I'm a Data Science MS candidate at Harvard (graduating May 2026) with experience in machine learning and data analytics across fintech and geospatial domains. I'm targeting data science roles in Singapore from July 2026.
Recently, I interned at GoTo Financial (GoPay) in Jakarta, where I built features for QRIS scam detection at 3M+ transactions per day and contributed to a 58.6% reduction in blocked transactions while sustaining detection performance.
Previously, I spent three years at Caliper Corporation, developing geospatial data pipelines and conducting spatial analyses for Fortune 500 clients including Amazon, Optum, and Assa Abloy.
★ Featured
Developed a large-scale feature set for QRIS transaction scam detection (3M+ transactions/day) at GoTo Financial (GoPay), integrating transactional, behavioral, geographic, and identity verification signals in Python and SQL (Alibaba MaxCompute).
Applied multi-method feature selection (variance threshold, LASSO, random forest, XGBoost) to identify a high-signal feature subset, then extended the production XGBoost model via incremental learning to incorporate new features while retaining prior model knowledge.
Conducted precision-recall tradeoff analysis across model configurations and presented threshold recommendations to the business team, contributing to a 58.6% reduction in blocked transactions while sustaining scam detection performance.
Established the company's first data governance framework for land parcel data by partnering with mapping and legal division heads, building an automated health report that reduced missing data from ~80% to ~10% across a ~20,000-record database. Presented a data maturity assessment and infrastructure recommendations to company directors as part of a digital transformation initiative.
Designed CHESTER, a hierarchical TensorFlow neural network combining a feedforward State Model and Bidirectional LSTM to classify space objects as payloads, rocket bodies, or debris. Trained on Space-Track.org orbital elements using SMOTE and a staged freeze-and-fine-tune procedure, achieving 93.66% test accuracy across 3 object categories.
Built an interactive Streamlit visualization tool combining wearable biometric signals with user-annotated stress events, using Pandas for data cleaning and Altair for interactive time-series visualizations to help users identify personal stress patterns.
End-to-end ML pipeline on 2022 MA voter data: Census block-group demographics via GeoPandas, LASSO feature selection (38 to 13 predictors), tuned random forest regressor (R² = 0.86 on test set), and SHAP analysis identifying income, language, ethnicity, and age as key drivers. Deployed as an interactive D3.js data product with choropleth maps and county-level turnout prediction.
Modeled climate change impacts on hurricane intensity using CMIP6 data integrated via intake-esm, applying GEV distribution fitting and Kolmogorov-Smirnov scoring across climate scenarios.
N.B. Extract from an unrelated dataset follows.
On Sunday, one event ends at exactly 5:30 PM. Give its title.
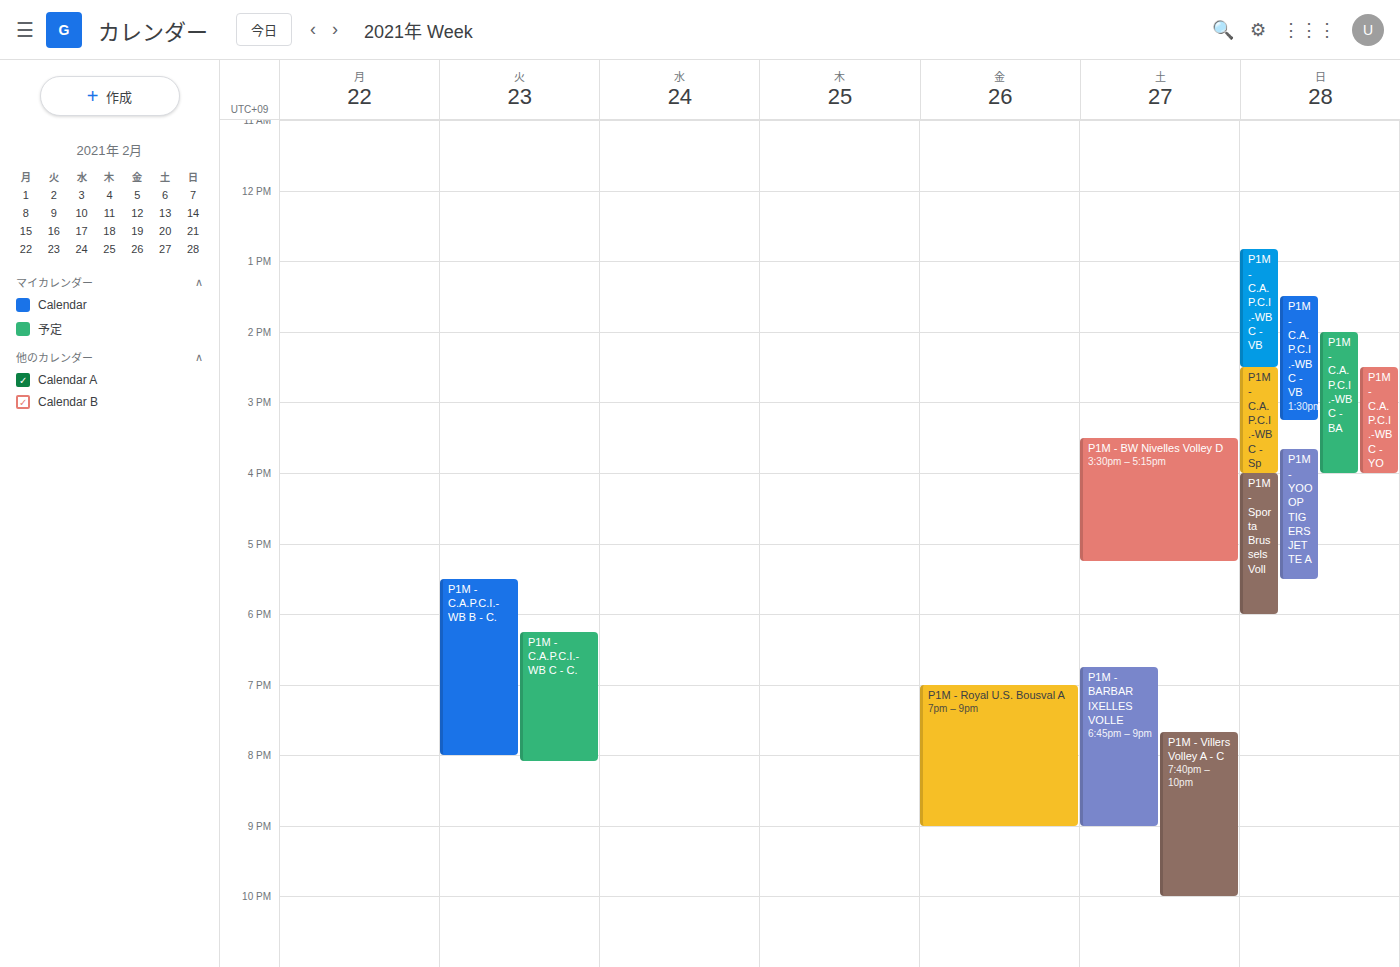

Developed the tc_potential and tc_extremes Python library modules with Dask for large-scale parallel climate data processing.
Processed a 16M+ record, 99-field FFIEC HMDA mortgage loan dataset, aggregating loan-level data to Census tract geographies and integrating multi-source CRA compliance layers to produce analysis-ready geospatial datasets for a commercial banking analytics product.
Joined location and demographic datasets across ~40 Albertsons and Kroger subsidiary brands to analyze merger impact, running radius and drive-time analyses to estimate that 56% of the US mainland population lives within 5 miles of a combined store location, profiling geodemographic overlap across major US cities.
Econometric study using 21 years of panel data from the Indonesian Family Life Survey (IFLS, 22,000 individuals), applying instrumental variable regression using region-level migration rates to estimate the long-term causal impact of parental migration on child income.